▽
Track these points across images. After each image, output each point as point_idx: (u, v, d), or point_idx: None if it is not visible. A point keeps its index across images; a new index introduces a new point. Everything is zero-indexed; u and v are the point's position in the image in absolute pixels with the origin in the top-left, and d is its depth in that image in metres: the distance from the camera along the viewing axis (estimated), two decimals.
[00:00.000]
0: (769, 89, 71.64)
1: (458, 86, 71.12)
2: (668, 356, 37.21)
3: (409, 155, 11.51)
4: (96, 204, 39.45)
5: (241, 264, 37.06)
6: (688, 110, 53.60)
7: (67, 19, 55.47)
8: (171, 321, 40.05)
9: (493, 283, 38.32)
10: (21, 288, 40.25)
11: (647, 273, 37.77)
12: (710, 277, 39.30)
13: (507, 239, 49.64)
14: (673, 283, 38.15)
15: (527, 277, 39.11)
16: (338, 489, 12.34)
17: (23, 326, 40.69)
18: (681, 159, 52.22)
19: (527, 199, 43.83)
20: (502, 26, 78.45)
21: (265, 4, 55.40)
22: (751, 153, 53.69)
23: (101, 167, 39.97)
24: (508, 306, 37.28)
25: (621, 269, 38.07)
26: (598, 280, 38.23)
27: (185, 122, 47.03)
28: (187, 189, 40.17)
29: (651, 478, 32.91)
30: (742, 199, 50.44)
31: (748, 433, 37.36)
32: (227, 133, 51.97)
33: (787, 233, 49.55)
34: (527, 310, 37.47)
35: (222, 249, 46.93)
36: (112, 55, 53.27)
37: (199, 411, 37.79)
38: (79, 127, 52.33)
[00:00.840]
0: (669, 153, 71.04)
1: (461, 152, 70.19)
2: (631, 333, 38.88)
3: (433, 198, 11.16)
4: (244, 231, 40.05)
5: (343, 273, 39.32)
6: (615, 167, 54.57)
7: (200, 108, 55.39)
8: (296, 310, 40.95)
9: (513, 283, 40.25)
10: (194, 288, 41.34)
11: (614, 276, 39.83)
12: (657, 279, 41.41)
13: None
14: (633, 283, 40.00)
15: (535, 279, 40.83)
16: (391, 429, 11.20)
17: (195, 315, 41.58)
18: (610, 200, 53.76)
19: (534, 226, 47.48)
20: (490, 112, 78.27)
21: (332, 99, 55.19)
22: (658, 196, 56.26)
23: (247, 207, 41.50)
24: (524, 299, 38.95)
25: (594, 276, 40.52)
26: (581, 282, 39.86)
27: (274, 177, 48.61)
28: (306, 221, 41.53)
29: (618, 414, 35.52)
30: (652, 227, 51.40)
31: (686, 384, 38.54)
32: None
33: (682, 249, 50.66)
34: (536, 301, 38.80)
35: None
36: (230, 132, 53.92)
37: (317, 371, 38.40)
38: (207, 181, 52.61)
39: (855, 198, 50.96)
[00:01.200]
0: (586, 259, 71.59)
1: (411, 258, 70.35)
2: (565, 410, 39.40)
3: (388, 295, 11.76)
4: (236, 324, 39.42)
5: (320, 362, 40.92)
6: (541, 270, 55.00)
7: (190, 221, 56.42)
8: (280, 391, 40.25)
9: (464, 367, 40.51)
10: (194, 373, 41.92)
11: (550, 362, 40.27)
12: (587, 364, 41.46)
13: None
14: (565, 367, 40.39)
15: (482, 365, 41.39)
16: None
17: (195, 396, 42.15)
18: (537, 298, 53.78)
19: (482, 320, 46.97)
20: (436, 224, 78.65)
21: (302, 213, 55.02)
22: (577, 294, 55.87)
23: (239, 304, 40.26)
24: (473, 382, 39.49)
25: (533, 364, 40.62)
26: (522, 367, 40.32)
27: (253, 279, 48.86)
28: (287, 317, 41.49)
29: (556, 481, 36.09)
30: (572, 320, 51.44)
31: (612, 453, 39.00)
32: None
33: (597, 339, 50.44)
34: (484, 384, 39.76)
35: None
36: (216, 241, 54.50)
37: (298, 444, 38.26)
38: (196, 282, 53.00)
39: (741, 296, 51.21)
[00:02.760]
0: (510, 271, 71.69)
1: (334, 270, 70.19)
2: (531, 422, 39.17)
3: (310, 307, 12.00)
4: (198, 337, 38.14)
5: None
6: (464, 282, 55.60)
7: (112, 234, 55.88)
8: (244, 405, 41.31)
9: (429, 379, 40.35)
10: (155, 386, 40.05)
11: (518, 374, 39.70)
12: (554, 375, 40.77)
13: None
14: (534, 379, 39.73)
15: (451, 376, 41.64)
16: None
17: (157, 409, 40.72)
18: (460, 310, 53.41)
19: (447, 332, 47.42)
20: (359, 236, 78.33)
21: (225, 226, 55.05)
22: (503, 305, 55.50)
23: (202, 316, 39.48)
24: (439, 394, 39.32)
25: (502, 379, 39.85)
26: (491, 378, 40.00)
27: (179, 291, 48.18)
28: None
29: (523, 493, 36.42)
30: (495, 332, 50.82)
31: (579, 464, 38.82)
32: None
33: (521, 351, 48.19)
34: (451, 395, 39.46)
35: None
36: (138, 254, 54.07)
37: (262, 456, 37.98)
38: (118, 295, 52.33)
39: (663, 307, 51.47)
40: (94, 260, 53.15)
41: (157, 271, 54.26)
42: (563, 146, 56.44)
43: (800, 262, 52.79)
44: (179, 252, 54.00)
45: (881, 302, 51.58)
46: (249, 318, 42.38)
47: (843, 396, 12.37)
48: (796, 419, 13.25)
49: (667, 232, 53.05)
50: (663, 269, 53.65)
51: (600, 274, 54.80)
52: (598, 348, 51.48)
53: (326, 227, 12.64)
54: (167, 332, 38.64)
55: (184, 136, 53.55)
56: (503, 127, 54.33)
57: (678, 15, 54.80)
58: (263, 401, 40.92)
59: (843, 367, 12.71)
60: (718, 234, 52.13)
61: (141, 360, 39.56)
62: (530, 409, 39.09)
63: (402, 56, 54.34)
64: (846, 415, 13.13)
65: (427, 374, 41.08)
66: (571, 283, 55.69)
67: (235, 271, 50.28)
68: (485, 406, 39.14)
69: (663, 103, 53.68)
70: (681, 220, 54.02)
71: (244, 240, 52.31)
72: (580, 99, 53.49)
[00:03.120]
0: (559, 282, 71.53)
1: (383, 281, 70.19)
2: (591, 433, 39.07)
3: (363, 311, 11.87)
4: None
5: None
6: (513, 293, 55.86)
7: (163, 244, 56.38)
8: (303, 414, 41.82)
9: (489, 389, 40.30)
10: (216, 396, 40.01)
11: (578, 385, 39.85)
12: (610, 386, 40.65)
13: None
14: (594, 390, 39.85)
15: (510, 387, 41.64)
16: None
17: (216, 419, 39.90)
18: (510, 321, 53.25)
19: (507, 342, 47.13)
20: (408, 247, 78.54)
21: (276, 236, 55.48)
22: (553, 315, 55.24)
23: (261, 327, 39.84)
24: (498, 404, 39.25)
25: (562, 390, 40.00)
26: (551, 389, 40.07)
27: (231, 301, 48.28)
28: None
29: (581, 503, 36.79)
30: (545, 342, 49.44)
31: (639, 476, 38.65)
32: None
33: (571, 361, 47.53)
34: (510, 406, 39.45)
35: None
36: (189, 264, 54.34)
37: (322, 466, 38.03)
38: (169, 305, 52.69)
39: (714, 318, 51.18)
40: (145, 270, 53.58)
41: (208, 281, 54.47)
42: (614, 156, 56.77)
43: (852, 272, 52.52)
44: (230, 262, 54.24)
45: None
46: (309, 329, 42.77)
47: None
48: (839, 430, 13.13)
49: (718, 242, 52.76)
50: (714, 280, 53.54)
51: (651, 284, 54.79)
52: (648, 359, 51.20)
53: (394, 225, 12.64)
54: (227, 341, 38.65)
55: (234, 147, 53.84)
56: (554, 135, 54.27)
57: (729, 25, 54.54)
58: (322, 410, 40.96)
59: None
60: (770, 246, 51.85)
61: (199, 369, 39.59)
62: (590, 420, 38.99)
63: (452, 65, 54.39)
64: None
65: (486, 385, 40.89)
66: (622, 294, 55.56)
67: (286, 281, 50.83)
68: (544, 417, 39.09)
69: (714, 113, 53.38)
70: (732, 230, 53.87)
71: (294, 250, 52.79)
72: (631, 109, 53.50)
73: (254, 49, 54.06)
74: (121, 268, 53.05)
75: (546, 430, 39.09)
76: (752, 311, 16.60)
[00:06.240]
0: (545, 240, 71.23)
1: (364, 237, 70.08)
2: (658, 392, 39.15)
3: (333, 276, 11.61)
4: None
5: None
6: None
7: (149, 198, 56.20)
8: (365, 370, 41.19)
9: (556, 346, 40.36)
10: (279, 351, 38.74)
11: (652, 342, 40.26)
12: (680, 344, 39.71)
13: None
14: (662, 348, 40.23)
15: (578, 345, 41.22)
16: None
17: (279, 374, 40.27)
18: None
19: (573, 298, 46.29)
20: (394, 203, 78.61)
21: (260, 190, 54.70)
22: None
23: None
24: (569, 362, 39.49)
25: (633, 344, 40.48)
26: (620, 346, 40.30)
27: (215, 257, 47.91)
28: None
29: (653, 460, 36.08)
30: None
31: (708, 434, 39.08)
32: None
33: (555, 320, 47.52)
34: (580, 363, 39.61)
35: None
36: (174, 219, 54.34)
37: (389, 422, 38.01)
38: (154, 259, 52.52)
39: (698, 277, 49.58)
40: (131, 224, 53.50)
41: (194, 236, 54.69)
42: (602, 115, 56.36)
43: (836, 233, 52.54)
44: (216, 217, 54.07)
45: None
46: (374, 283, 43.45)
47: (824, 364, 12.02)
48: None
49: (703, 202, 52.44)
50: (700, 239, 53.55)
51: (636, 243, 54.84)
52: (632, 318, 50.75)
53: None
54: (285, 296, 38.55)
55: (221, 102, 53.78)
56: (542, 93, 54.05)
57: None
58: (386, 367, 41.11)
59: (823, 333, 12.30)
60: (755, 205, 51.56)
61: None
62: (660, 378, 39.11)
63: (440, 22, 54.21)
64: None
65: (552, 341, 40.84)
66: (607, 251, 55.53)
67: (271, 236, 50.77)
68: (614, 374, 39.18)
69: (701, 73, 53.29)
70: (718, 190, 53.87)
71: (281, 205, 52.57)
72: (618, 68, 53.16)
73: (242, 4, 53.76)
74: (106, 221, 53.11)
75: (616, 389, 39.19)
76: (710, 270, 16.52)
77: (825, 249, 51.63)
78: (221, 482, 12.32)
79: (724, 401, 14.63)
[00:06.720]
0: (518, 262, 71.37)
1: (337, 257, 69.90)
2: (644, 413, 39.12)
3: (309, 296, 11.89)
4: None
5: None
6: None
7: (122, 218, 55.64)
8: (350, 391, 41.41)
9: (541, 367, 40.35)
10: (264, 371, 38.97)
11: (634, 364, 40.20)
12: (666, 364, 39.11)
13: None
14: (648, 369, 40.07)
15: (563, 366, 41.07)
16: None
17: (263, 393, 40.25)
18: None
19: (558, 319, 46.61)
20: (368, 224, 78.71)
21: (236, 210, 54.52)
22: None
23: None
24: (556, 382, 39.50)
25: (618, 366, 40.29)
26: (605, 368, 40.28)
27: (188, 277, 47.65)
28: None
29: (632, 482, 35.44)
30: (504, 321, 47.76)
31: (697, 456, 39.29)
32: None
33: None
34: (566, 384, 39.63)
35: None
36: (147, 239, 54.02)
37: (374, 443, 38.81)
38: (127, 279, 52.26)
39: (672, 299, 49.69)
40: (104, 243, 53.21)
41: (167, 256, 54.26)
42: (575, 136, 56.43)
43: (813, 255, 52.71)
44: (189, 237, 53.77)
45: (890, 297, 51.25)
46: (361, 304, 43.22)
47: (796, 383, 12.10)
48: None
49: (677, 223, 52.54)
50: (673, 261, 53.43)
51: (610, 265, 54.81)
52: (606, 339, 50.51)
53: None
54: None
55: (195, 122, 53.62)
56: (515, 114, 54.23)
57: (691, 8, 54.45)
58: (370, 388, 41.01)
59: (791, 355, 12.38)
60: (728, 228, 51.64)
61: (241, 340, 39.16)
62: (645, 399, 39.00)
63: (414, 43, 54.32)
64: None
△
Problem to solve | All lines above from the one holding "[00:01.200]" to the one holding "4: (198, 337, 38.14)", inclusive, are to be copied exactly; no other line is wanted.

Answer to the problem |
[00:01.200]
0: (586, 259, 71.59)
1: (411, 258, 70.35)
2: (565, 410, 39.40)
3: (388, 295, 11.76)
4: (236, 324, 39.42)
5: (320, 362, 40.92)
6: (541, 270, 55.00)
7: (190, 221, 56.42)
8: (280, 391, 40.25)
9: (464, 367, 40.51)
10: (194, 373, 41.92)
11: (550, 362, 40.27)
12: (587, 364, 41.46)
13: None
14: (565, 367, 40.39)
15: (482, 365, 41.39)
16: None
17: (195, 396, 42.15)
18: (537, 298, 53.78)
19: (482, 320, 46.97)
20: (436, 224, 78.65)
21: (302, 213, 55.02)
22: (577, 294, 55.87)
23: (239, 304, 40.26)
24: (473, 382, 39.49)
25: (533, 364, 40.62)
26: (522, 367, 40.32)
27: (253, 279, 48.86)
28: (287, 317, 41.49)
29: (556, 481, 36.09)
30: (572, 320, 51.44)
31: (612, 453, 39.00)
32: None
33: (597, 339, 50.44)
34: (484, 384, 39.76)
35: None
36: (216, 241, 54.50)
37: (298, 444, 38.26)
38: (196, 282, 53.00)
39: (741, 296, 51.21)
[00:02.760]
0: (510, 271, 71.69)
1: (334, 270, 70.19)
2: (531, 422, 39.17)
3: (310, 307, 12.00)
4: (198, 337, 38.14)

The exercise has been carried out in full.